* [Passage provided]
Start of Block
It is useless to deny the important and wholesome part that the urban life and the city-minded man play in the great social complex which we call modern civilization, but he who would advance country welfare may wisely agitate for country schools fitted to adjust the majority of country children to their environment, that they may as adults live in the country successful and contented lives. We need never fear having too few of the urban-minded or the able exploiters of talent who require the city as their field of activity. The present tendency makes necessary the development of country schools able to change the apparent emptiness of rural environment and the excessive appeal of urban excitement into a clear recognition on the part of a greater number of country people of the satisfying joys of rural stimulations.
FOOTNOTES:
[6] Gillette, "Constructive Rural Sociology," p. 42.
[7] Parmelee, "The Science of Human Behavior," p. 290.
[8] Royce, "Outlines of Psychology," p. 21.
[9] Ward, "Applied Sociology," pp. 169-98.
[10] Flexner, "Prostitution in Europe," p. 72.
[11] Ellis, "Studies in the Psychology of Sex," VI, 293.
RURAL SOCIALIZING AGENCIES
X
RURAL SOCIALIZING AGENCIES
The individualism of rural thinking has been universally recognized. It is this attitude of mind that has produced much of the strength of rural character and much of the weakness of rural society. That the closer contact of town and country and the rapidly developing urban mind require more social thinking upon the part of country people few can doubt. There are some people, however, who fear this socializing influence of urban thought in the country, because they believe that it will antagonize rural individualism in such a way as to destroy the fundamental distinction between rural and urban ethics.
As a matter of fact, however, people in these days obtain their sense of personal responsibility from their confidence in their social function, and this confidence is not developed by an excessive individualism. The farmer, like men in other occupations, needs to make realization of his social service the corner stone of his moral life. This world war has made every thinking person realize the unrivaled function that the farmer performs socially, and it is fortunate for the future of rural welfare that what has always been true is at last finding adequate appreciation. It is the farmer himself who has most suffered in the recent past from not realizing the value of his social contribution. The widespread thoughtless indifference to his social service has, at least in the oldest portions of the nation, given him an irritating social skepticism and driven him into a dissatisfying industrial isolation. We naturally antagonize what we do not share and the farmer when he has thought himself little recognized as a social agent has had his doubts about the justice and sanity of public opinion.
It was doubly unfortunate that this situation developed at a time when religion was called upon to make heroic changes in order to adapt itself to the needs of modern life. Formerly religion gave rural thinking a larger outlook than individual experience by providing an outstretching theological environment. Rather lately this environment has ceased to satisfy the needs of rural people. Religion has in the city become social in a way of which our fathers did not dream, and in the country it must find its vigor also by introducing the believer to his social environment in such a way as to emphasize social function, as much as personal inward obligations formerly were emphasized by theology.
End of Block
* [Records for processing]
Start of Block
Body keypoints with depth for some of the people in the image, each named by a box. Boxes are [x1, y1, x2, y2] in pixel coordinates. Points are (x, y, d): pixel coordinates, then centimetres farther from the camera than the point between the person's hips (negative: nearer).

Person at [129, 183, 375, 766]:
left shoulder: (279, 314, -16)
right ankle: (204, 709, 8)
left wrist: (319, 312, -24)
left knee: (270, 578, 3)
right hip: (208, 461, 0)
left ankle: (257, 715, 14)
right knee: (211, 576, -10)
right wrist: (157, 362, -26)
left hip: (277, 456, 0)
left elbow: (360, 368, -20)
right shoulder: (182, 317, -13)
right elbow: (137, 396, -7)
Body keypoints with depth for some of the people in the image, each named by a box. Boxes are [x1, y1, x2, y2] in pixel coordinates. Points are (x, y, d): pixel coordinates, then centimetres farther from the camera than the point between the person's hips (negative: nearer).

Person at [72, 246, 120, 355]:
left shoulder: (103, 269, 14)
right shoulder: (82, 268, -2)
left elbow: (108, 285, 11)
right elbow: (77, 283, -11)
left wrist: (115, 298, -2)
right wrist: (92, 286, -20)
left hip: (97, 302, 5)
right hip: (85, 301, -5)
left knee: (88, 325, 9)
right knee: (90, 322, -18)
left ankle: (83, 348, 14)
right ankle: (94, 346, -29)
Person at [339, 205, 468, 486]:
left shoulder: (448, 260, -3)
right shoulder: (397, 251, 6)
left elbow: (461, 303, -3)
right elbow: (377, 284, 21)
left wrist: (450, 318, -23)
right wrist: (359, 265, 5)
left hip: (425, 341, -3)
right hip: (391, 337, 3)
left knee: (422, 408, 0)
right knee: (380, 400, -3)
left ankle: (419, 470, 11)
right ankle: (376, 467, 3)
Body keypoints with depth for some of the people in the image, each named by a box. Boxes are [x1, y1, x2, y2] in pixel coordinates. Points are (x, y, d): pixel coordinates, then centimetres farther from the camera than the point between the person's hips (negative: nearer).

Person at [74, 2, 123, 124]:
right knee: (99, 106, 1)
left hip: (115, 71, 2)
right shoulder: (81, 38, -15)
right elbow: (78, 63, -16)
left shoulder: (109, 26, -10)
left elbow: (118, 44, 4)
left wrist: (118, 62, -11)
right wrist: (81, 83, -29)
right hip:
End of Block
* [Tasks]
- A) Print the stretch of the rural life passage from "It was doubly" through "emphasized by theology.".
- B) Rewrite the stretch of rows from the line containing "left elbow: (108, 285, 11)" through the end of the rows, changing "right ankle" to "right heel" and keeping everything else the same. Give only those lines.
The rows have no connection to the passage on rural life.

* [Responses per task]
- A)
It was doubly unfortunate that this situation developed at a time when religion was called upon to make heroic changes in order to adapt itself to the needs of modern life. Formerly religion gave rural thinking a larger outlook than individual experience by providing an outstretching theological environment. Rather lately this environment has ceased to satisfy the needs of rural people. Religion has in the city become social in a way of which our fathers did not dream, and in the country it must find its vigor also by introducing the believer to his social environment in such a way as to emphasize social function, as much as personal inward obligations formerly were emphasized by theology.

- B)
left elbow: (108, 285, 11)
right elbow: (77, 283, -11)
left wrist: (115, 298, -2)
right wrist: (92, 286, -20)
left hip: (97, 302, 5)
right hip: (85, 301, -5)
left knee: (88, 325, 9)
right knee: (90, 322, -18)
left ankle: (83, 348, 14)
right heel: (94, 346, -29)
Person at [339, 205, 468, 486]:
left shoulder: (448, 260, -3)
right shoulder: (397, 251, 6)
left elbow: (461, 303, -3)
right elbow: (377, 284, 21)
left wrist: (450, 318, -23)
right wrist: (359, 265, 5)
left hip: (425, 341, -3)
right hip: (391, 337, 3)
left knee: (422, 408, 0)
right knee: (380, 400, -3)
left ankle: (419, 470, 11)
right heel: (376, 467, 3)
Body keypoints with depth for some of the people in the image, each named by a box. Boxes are [x1, y1, x2, y2] in pixel coordinates. Points are (x, y, d): pixel coordinates, then centimetres farther from the camera than the point between the person's hips (negative: nearer).

Person at [74, 2, 123, 124]:
right knee: (99, 106, 1)
left hip: (115, 71, 2)
right shoulder: (81, 38, -15)
right elbow: (78, 63, -16)
left shoulder: (109, 26, -10)
left elbow: (118, 44, 4)
left wrist: (118, 62, -11)
right wrist: (81, 83, -29)
right hip:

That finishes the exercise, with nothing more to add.